[Saved data entries]
++++++++

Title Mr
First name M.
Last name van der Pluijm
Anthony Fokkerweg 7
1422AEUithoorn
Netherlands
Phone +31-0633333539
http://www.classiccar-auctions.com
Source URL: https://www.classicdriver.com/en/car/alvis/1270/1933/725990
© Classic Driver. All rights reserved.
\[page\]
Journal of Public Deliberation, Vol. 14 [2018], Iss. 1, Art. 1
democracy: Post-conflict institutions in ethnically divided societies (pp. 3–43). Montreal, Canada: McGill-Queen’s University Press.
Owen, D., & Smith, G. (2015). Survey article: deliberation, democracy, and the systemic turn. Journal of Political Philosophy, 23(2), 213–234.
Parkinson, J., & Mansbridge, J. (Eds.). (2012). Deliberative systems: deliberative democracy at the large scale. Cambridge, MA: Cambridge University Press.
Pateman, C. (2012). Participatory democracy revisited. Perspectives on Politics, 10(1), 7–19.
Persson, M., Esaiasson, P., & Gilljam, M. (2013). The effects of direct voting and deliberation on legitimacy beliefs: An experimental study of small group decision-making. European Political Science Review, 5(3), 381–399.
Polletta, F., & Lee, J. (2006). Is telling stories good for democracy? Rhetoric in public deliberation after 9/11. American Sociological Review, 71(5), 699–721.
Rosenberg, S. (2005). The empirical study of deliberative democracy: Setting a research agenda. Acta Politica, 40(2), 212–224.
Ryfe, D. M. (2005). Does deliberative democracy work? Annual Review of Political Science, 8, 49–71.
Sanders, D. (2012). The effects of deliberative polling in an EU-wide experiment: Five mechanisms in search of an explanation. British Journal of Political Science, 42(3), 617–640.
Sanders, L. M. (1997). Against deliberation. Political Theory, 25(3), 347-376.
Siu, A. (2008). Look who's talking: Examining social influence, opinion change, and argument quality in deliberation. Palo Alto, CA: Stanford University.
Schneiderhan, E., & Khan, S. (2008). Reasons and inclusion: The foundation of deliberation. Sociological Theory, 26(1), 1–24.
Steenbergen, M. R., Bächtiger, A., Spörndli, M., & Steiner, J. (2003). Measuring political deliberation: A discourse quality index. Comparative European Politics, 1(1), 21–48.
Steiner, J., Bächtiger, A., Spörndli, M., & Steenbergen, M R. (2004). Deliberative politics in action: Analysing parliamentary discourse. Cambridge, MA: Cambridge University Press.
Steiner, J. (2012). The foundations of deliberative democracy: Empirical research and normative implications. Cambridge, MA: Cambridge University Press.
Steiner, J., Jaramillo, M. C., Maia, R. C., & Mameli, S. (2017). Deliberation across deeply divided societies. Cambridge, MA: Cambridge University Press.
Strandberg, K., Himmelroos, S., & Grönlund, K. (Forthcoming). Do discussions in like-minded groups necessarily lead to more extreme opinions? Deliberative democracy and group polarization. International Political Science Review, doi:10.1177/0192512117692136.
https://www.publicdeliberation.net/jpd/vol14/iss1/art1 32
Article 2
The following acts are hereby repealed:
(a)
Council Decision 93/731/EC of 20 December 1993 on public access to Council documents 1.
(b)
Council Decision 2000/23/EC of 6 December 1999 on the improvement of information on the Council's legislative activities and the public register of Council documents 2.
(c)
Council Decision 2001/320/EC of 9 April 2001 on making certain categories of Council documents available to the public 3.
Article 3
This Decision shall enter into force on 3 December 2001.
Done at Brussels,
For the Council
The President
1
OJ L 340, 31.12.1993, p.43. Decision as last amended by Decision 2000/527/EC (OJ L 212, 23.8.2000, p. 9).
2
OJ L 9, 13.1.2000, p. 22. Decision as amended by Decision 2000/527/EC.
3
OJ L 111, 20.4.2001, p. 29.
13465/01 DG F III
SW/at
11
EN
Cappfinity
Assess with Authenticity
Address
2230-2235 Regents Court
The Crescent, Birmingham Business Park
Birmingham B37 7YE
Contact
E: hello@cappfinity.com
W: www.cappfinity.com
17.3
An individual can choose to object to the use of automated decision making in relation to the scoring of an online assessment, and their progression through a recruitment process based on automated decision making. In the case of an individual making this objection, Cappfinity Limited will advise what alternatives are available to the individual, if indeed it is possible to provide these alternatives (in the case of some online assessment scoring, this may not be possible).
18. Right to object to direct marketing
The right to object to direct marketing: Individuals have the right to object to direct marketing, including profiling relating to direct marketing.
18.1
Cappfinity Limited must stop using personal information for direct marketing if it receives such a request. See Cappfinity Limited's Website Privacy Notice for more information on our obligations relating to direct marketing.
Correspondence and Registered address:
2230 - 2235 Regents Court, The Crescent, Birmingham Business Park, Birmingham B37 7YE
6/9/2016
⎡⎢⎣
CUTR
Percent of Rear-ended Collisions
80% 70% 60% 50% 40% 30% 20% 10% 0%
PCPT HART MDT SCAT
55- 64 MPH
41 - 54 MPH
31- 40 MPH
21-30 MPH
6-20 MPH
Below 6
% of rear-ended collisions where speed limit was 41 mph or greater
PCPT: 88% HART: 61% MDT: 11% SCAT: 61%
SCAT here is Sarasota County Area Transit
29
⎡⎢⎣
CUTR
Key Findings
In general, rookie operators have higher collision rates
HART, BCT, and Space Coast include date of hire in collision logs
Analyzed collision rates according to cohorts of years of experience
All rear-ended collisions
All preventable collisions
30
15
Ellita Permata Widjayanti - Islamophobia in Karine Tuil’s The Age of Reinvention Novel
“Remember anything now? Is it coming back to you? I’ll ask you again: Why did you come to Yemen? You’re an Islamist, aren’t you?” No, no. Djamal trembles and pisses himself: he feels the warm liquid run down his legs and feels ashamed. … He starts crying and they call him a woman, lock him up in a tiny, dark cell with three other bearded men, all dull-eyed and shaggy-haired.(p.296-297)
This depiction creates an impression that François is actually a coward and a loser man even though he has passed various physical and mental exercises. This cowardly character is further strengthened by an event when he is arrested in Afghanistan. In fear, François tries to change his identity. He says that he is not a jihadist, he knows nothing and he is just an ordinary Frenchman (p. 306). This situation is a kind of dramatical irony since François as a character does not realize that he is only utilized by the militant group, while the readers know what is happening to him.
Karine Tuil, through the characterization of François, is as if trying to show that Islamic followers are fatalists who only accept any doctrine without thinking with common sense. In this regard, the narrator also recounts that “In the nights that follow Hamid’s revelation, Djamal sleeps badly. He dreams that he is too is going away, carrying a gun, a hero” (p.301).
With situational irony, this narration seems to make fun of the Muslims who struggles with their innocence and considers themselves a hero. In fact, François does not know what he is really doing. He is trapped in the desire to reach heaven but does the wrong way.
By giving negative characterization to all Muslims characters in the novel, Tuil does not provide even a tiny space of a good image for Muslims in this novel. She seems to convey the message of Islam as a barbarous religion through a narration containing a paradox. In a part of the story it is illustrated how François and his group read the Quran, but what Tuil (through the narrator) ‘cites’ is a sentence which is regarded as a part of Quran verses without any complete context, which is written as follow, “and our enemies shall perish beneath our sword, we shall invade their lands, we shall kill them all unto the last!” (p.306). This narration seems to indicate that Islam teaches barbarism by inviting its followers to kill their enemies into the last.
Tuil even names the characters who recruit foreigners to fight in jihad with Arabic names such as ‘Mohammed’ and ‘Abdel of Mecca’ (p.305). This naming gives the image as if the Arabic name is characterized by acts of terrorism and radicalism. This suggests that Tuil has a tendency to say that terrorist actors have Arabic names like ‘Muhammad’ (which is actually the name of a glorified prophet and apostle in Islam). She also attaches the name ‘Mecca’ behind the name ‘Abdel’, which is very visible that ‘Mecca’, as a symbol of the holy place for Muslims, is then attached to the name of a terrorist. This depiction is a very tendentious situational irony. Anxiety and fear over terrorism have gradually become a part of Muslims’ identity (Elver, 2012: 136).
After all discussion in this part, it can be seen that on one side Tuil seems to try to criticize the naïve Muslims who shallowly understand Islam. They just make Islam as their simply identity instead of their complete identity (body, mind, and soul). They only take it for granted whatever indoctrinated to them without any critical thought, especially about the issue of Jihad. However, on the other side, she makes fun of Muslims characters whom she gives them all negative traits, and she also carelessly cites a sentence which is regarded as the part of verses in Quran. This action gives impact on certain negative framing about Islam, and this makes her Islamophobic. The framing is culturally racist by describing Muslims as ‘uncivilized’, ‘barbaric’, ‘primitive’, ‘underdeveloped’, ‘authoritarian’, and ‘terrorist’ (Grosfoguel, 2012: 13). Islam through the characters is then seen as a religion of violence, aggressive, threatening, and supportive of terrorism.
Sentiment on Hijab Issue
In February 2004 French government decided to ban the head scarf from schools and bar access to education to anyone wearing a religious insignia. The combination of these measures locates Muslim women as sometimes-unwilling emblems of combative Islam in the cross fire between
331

++++++++

**ACTIVITY**: Only lines that contain "Sociological" are needed, so copy each of them from the data.

**RESPONSE**:
Polletta, F., & Lee, J. (2006). Is telling stories good for democracy? Rhetoric in public deliberation after 9/11. American Sociological Review, 71(5), 699–721.
Schneiderhan, E., & Khan, S. (2008). Reasons and inclusion: The foundation of deliberation. Sociological Theory, 26(1), 1–24.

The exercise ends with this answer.